Problem to solve: Return the listing exactly, please; no pictures.

Input:
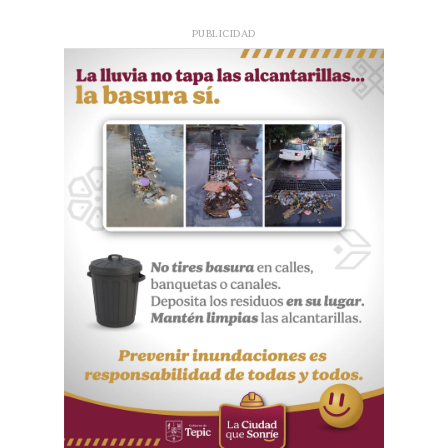
PUBLICIDAD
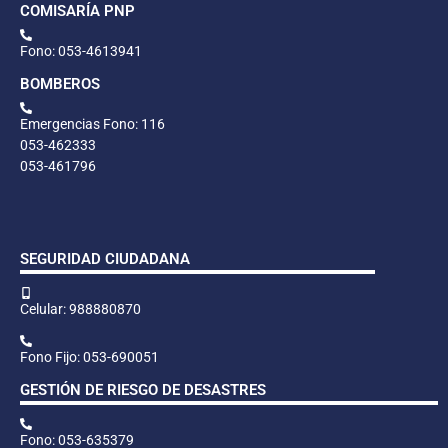
COMISARÍA PNP
Fono: 053-4613941
BOMBEROS
Emergencias Fono: 116
053-462333
053-461796
SEGURIDAD CIUDADANA
Celular: 988880870
Fono Fijo: 053-690051
GESTIÓN DE RIESGO DE DESASTRES
Fono: 053-635379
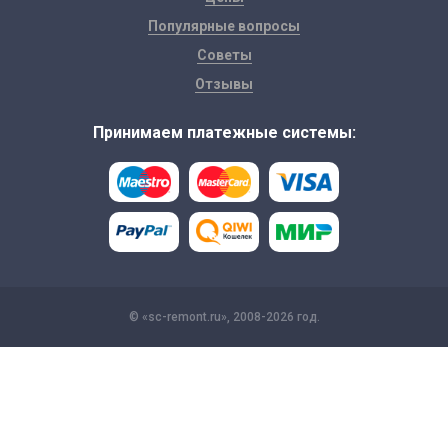
Популярные вопросы
Советы
Отзывы
Принимаем платежные системы:
© «sc-remont.ru», 2008-2026 год.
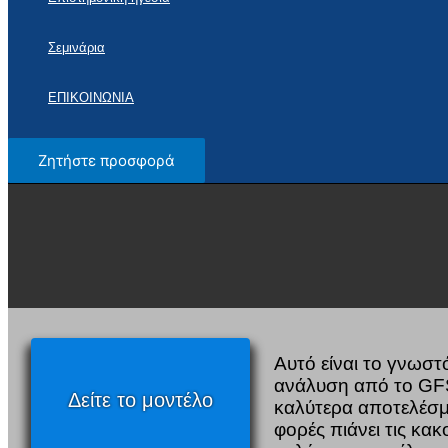
Σεμινάρια
ΕΠΙΚΟΙΝΩΝΙΑ
Ζητήστε προσφορά
Αυτό είναι το γνωσ
ανάλυση από το GFS
Δείτε το μοντέλο
καλύτερα αποτελέσμα
φορές πιάνει τις κα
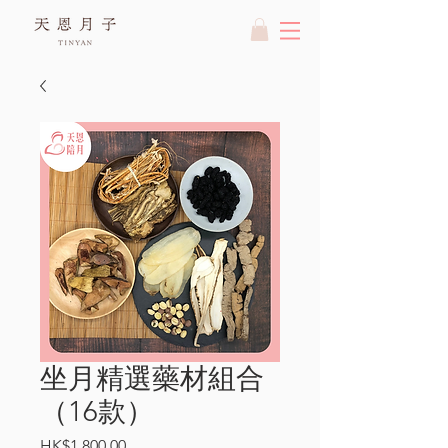
坐月精選藥材組合
（16款）
價
HK$1,800.00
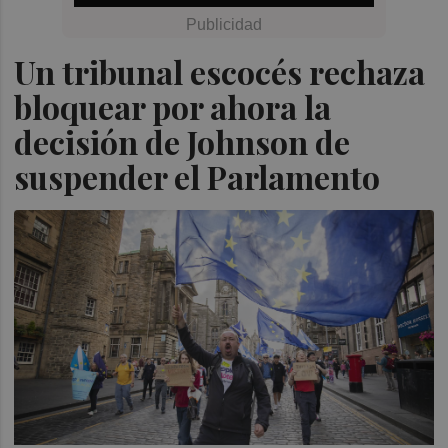
Un tribunal escocés rechaza
bloquear por ahora la
decisión de Johnson de
suspender el Parlamento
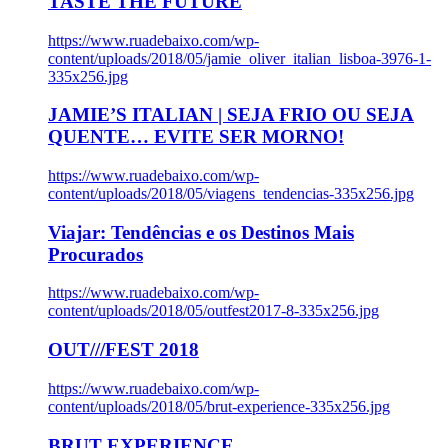
TASTE THE FUTURE
https://www.ruadebaixo.com/wp-
content/uploads/2018/05/jamie_oliver_italian_lisboa-3976-1-
335x256.jpg
JAMIE’S ITALIAN | SEJA FRIO OU SEJA
QUENTE… EVITE SER MORNO!
https://www.ruadebaixo.com/wp-
content/uploads/2018/05/viagens_tendencias-335x256.jpg
Viajar: Tendências e os Destinos Mais
Procurados
https://www.ruadebaixo.com/wp-
content/uploads/2018/05/outfest2017-8-335x256.jpg
OUT///FEST 2018
https://www.ruadebaixo.com/wp-
content/uploads/2018/05/brut-experience-335x256.jpg
BRUT EXPERIENCE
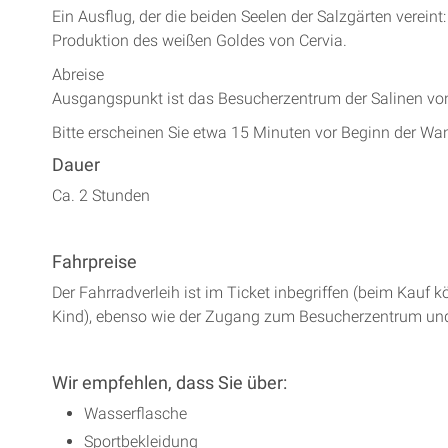
Ein Ausflug, der die beiden Seelen der Salzgärten vereint
Produktion des weißen Goldes von Cervia.
Abreise
Ausgangspunkt ist das Besucherzentrum der Salinen von 
Bitte erscheinen Sie etwa 15 Minuten vor Beginn der Wa
Dauer
Ca. 2 Stunden
Fahrpreise
Der Fahrradverleih ist im Ticket inbegriffen (beim Kauf
Kind), ebenso wie der Zugang zum Besucherzentrum un
Wir empfehlen, dass Sie über:
Wasserflasche
Sportbekleidung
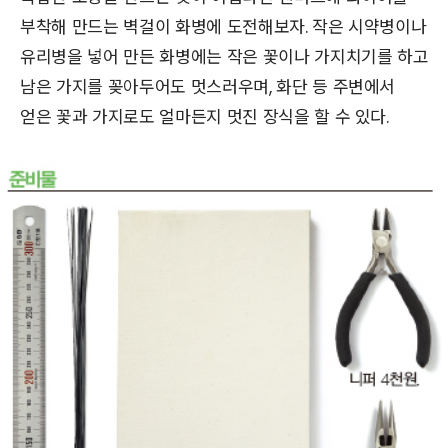
부착해 만드는 벽걸이 화병에 도전해보자. 작은 시약병이나
유리병을 넣어 만든 화병에는 작은 꽃이나 가지치기를 하고
남은 가지를 꽂아두어도 멋스러우며, 화단 등 주변에서
얻은 꽃과 가지로도 얼마든지 멋진 장식을 할 수 있다.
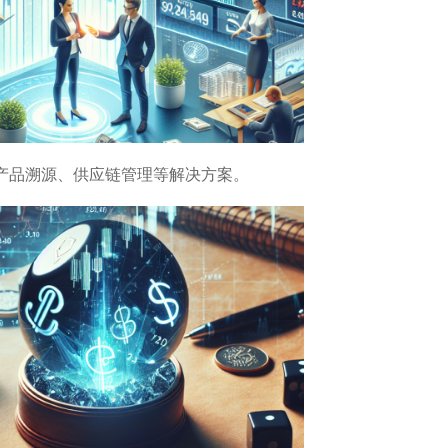
提供产品溯源、供应链管理等解决方案。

Output for this exercise:
PUBLICIDAD
COMISARÍA PNP
Fono: 053-4613941
BOMBEROS
Emergencias Fono: 116
053-462333
053-461796
SEGURIDAD CIUDADANA
Celular: 988880870
Fono Fijo: 053-690051
GESTIÓN DE RIESGO DE DESASTRES
Fono: 053-635379
Популярные вопросы
Советы
Отзывы
Принимаем платежные системы:
© «sc-remont.ru», 2008-2026 год.
Σεμινάρια
ΕΠΙΚΟΙΝΩΝΙΑ
Ζητήστε προσφορά
Αυτό είναι το γνωσ
ανάλυση από το GFS
Δείτε το μοντέλο
καλύτερα αποτελέσμα
φορές πιάνει τις κα
坐月精選藥材組合
（16款）
價
HK$1,800.00
Un tribunal escocés rechaza
bloquear por ahora la
decisión de Johnson de
suspender el Parlamento
TASTE THE FUTURE
https://www.ruadebaixo.com/wp-
content/uploads/2018/05/jamie_oliver_italian_lisboa-3976-1-
335x256.jpg
JAMIE’S ITALIAN | SEJA FRIO OU SEJA
QUENTE… EVITE SER MORNO!
https://www.ruadebaixo.com/wp-
content/uploads/2018/05/viagens_tendencias-335x256.jpg
Viajar: Tendências e os Destinos Mais
Procurados
https://www.ruadebaixo.com/wp-
content/uploads/2018/05/outfest2017-8-335x256.jpg
OUT///FEST 2018
https://www.ruadebaixo.com/wp-
content/uploads/2018/05/brut-experience-335x256.jpg
BRUT EXPERIENCE
Ein Ausflug, der die beiden Seelen der Salzgärten vereint
Produktion des weißen Goldes von Cervia.
Abreise
Ausgangspunkt ist das Besucherzentrum der Salinen von 
Bitte erscheinen Sie etwa 15 Minuten vor Beginn der Wa
Dauer
Ca. 2 Stunden
Fahrpreise
Der Fahrradverleih ist im Ticket inbegriffen (beim Kauf
Kind), ebenso wie der Zugang zum Besucherzentrum un
Wir empfehlen, dass Sie über:
Wasserflasche
Sportbekleidung
부착해 만드는 벽걸이 화병에 도전해보자. 작은 시약병이나
유리병을 넣어 만든 화병에는 작은 꽃이나 가지치기를 하고
남은 가지를 꽂아두어도 멋스러우며, 화단 등 주변에서
얻은 꽃과 가지로도 얼마든지 멋진 장식을 할 수 있다.
提供产品溯源、供应链管理等解决方案。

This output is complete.